Putting Eagleton's Christian indoctrination laden rantings to one side I feel there is an idea much more central to this debate; that of the two cultures war thesis first popularised by British scientist and novelist C.P. Snow. In a lecture back in the 50s Snow put forward the idea that there exists a widening divide between the humanities and science in our society, a rift that may be harmful if allowed to continue unchecked. I am somewhat sympathetic to this idea, I certainly see and read some strange perceptions of science among non-scientists and even in trivial ways many people think it's cool to be ignorant of our understanding of reality, preferring illusion or magic, the reality TV effect perhaps. Snow sums it up well in the following quote,

I remember G. H. Hardy once remarking to me in mild puzzlement, some time in the 1930s, Have you noticed how the word "intellectual" is used nowadays? There seems to be a new definition which certainly doesn't include Rutherford or Eddington or Dirac or Adrian or me? It does seem rather odd, don't y'know.

A good many times I have been present at gatherings of people who, by the standards of the traditional culture, are thought highly educated and who have with considerable gusto been expressing their incredulity at the illiteracy of scientists. Once or twice I have been provoked and have asked the company how many of them could describe the Second Law of Thermodynamics. The response was cold: it was also negative. Yet I was asking something which is the scientific equivalent of: Have you read a work of Shakespeare's?
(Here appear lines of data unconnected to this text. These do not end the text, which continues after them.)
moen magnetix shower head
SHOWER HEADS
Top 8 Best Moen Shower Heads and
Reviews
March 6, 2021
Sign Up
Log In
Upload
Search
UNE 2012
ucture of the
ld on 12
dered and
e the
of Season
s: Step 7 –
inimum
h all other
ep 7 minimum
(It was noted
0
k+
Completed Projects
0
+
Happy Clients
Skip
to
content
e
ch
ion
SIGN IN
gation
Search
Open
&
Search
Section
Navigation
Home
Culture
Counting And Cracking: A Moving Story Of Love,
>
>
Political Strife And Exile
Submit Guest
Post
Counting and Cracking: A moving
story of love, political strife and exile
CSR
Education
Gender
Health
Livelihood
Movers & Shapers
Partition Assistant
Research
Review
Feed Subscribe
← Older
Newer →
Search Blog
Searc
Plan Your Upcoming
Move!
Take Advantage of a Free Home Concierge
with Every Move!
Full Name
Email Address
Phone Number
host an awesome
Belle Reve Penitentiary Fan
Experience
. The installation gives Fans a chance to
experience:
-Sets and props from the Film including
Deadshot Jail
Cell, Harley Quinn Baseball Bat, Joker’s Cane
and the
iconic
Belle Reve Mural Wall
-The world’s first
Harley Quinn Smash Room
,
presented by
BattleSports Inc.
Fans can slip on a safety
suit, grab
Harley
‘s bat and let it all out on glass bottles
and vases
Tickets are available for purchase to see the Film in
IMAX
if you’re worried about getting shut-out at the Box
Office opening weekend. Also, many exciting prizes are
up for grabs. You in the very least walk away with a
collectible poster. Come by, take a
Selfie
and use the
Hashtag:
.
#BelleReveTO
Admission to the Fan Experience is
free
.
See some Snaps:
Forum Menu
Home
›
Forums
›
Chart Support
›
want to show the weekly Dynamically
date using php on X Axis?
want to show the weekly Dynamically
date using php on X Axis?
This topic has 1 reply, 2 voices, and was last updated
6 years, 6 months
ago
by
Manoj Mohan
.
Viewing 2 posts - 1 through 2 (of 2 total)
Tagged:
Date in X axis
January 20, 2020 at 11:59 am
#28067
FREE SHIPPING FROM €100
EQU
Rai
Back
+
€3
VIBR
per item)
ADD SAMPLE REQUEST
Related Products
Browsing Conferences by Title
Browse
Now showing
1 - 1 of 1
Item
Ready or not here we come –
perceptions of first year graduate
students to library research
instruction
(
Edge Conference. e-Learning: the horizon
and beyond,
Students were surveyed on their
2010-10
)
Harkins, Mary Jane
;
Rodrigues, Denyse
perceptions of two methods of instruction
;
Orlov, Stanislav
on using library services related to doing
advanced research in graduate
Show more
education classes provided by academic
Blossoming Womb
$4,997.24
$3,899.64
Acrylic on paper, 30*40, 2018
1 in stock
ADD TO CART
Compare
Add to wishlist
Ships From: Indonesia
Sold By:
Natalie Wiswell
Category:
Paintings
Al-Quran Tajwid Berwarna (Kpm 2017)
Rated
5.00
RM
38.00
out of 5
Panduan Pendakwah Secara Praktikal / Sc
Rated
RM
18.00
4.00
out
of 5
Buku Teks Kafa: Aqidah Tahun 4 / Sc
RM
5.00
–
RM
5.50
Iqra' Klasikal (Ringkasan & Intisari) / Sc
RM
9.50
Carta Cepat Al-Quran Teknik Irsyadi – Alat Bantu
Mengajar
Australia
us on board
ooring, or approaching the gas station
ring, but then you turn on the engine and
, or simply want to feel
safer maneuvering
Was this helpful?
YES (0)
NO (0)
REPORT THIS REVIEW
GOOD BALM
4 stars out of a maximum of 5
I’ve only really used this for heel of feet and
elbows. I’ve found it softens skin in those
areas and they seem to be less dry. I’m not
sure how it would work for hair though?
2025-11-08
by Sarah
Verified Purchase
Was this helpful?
I now believe that if I had asked an even simpler question — such as, What do you mean by mass, or acceleration, which is the scientific equivalent of saying, Can you read? — not more than one in ten of the highly educated would have felt that I was speaking the same language. So the great edifice of modern physics goes up, and the majority of the cleverest people in the western world have about as much insight into it as their neolithic ancestors would have had.


So is this really an argument about money and privilege or are there deeper divisions being played out here,  can we honestly say that selecting rich liberal students by charging a big fee is any more elitist than selecting students by which church they attend? Does the ideal of providing free higher education trump giving adults the freedom to educate themselves however they wish, I for one hope the experiment will succeed and become more accessible over time, it will certainly be interesting to see how it plays out.